⏩ アメリカが持つ抑止力を日本に提供
⏩ 2007年に初めて共同文書で言及、その後民主・自民政権が一貫して支持
⏩ トランプ氏、ハリス氏いずれが大統領に当選しても不確実性あり
2024年7月28日、日米安全保障協議委員会(日米「2+2」)が開催され、両国は米国が核を含む戦力で日本を守る体制強化を進めることで合意した。両政府は、拡大抑止に特化した初の閣僚級会合も開いた。今回の発表は、4月におこなわれた日米首脳会談を受けてのものだ。

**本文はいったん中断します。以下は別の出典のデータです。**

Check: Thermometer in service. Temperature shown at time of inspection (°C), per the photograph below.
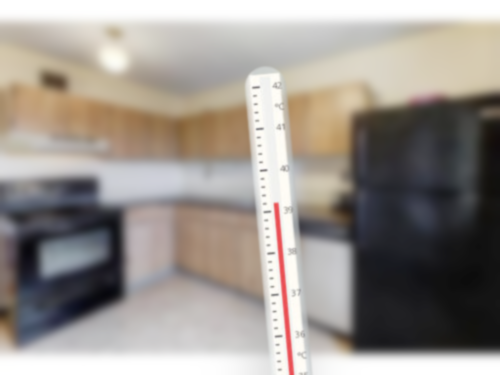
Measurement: 39.2 °C
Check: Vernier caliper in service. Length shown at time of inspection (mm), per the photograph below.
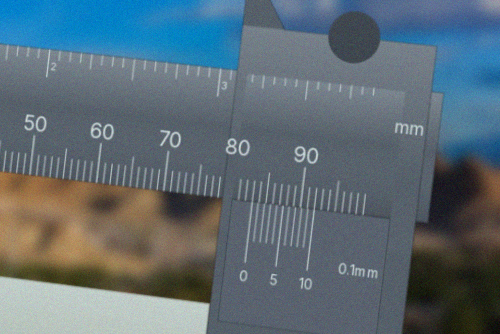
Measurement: 83.0 mm
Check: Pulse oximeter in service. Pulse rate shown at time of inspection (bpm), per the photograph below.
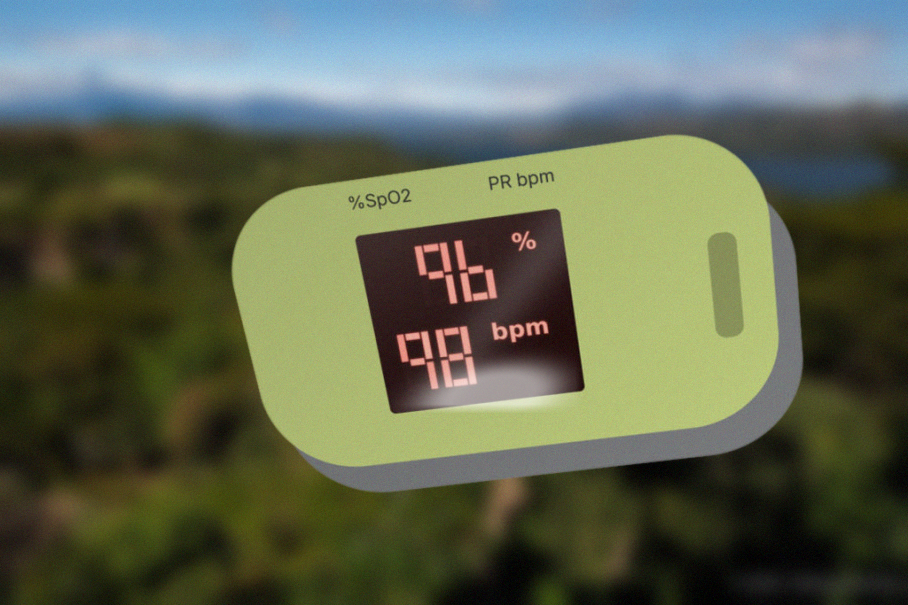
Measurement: 98 bpm
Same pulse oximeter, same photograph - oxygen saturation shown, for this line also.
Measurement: 96 %
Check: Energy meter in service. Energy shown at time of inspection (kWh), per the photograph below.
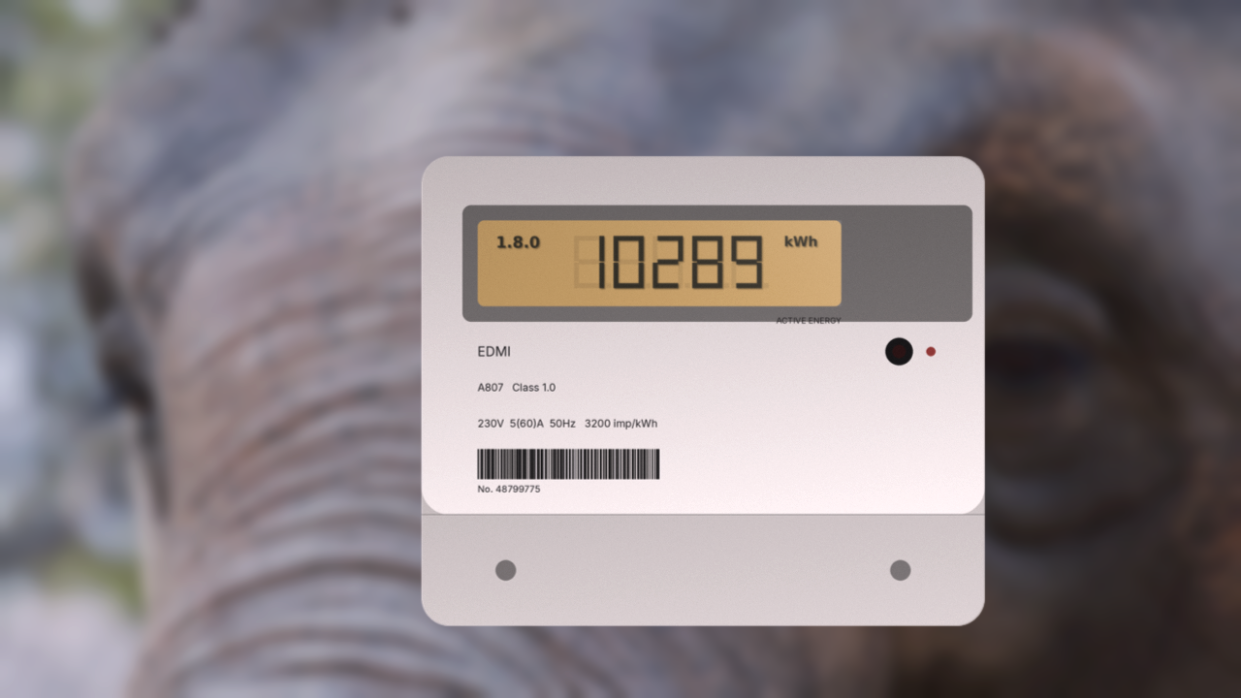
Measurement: 10289 kWh
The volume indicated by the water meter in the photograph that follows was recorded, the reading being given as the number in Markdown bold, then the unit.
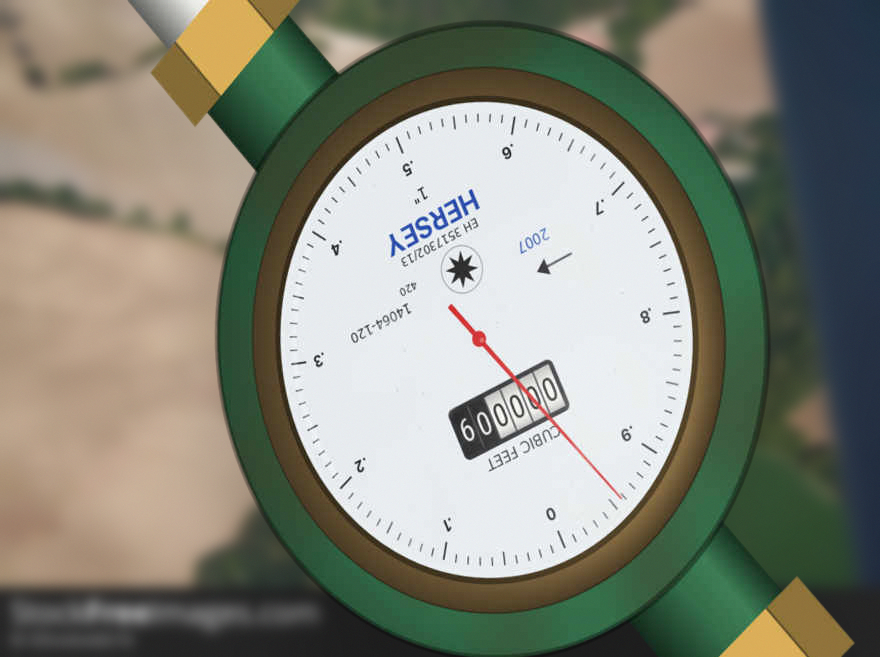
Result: **8.94** ft³
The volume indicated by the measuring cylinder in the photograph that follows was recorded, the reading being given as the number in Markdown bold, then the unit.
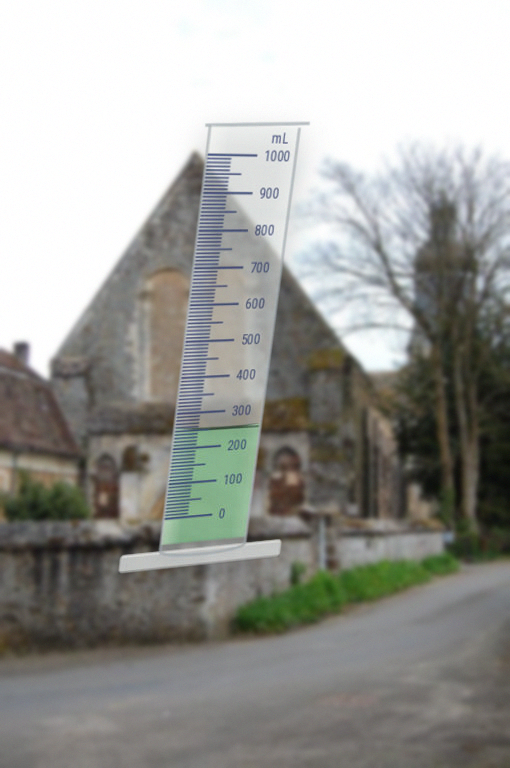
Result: **250** mL
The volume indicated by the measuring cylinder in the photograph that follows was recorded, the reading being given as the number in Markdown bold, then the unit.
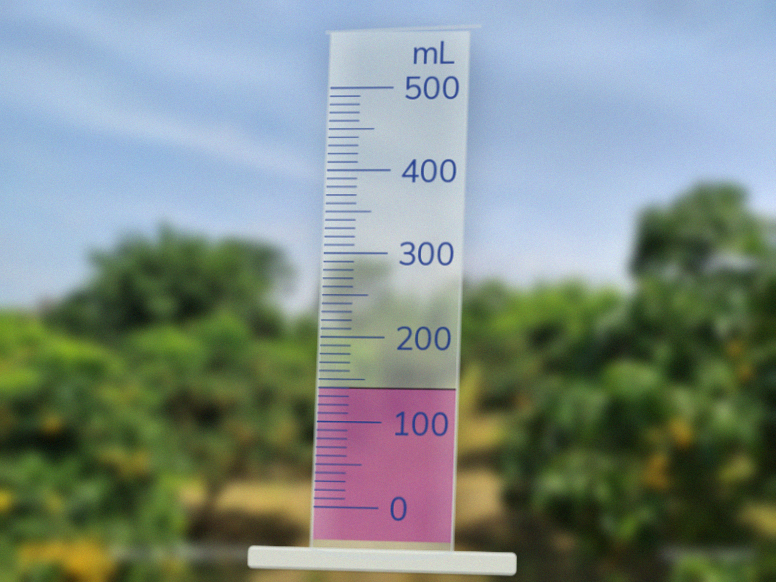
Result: **140** mL
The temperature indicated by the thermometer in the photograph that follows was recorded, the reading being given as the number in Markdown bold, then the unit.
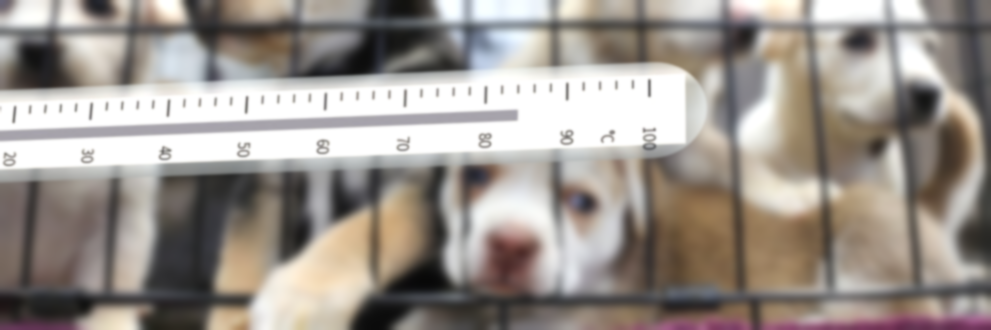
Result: **84** °C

会合に参加した両国の外務・防衛担当閣僚。左からロイド・オースティン国防長官、アントニー・ブリンケン国務長官、上川陽子外務大臣、木原稔防衛大臣(Ministry of Foreign Affairs of Japan, CC BY 4.0)
今回の 2+2 会合では、在日米軍の司令部を刷新することが発表された。具体的には、作戦指揮権を持つ統合軍司令部を在日米軍の中に新設する。
これまで、日本に駐留する約5万5,000人の人員に対する作戦指揮は、約6,200km 離れたハワイの米インド太平洋軍が担っていたが、横田基地に新設される司令部がその一部を引き継ぐ(*1)。
新しい司令部は、2024年度末に自衛隊が市ヶ谷に新設する予定の統合作戦司令部(仮称)との調整役として、期待されている。日米の指揮系統が統合されるわけではないが、「両軍がシームレスに連携して活動すること」が目標だと当局者は述べている(太字は引用者による、以下同様)。
司令部を新設する動きは、「歴史的」とも報じられているが、拡大抑止に関する議論は、両国の間でこれまでも交わされてきた。拡大抑止とはそもそも何で、なぜ今回の動きが歴史的と言われるのだろうか。
(*1)とはいえ、司令官の階級は中将とされているため、実質的な権限をインド太平洋軍が維持する可能性もあると言われている。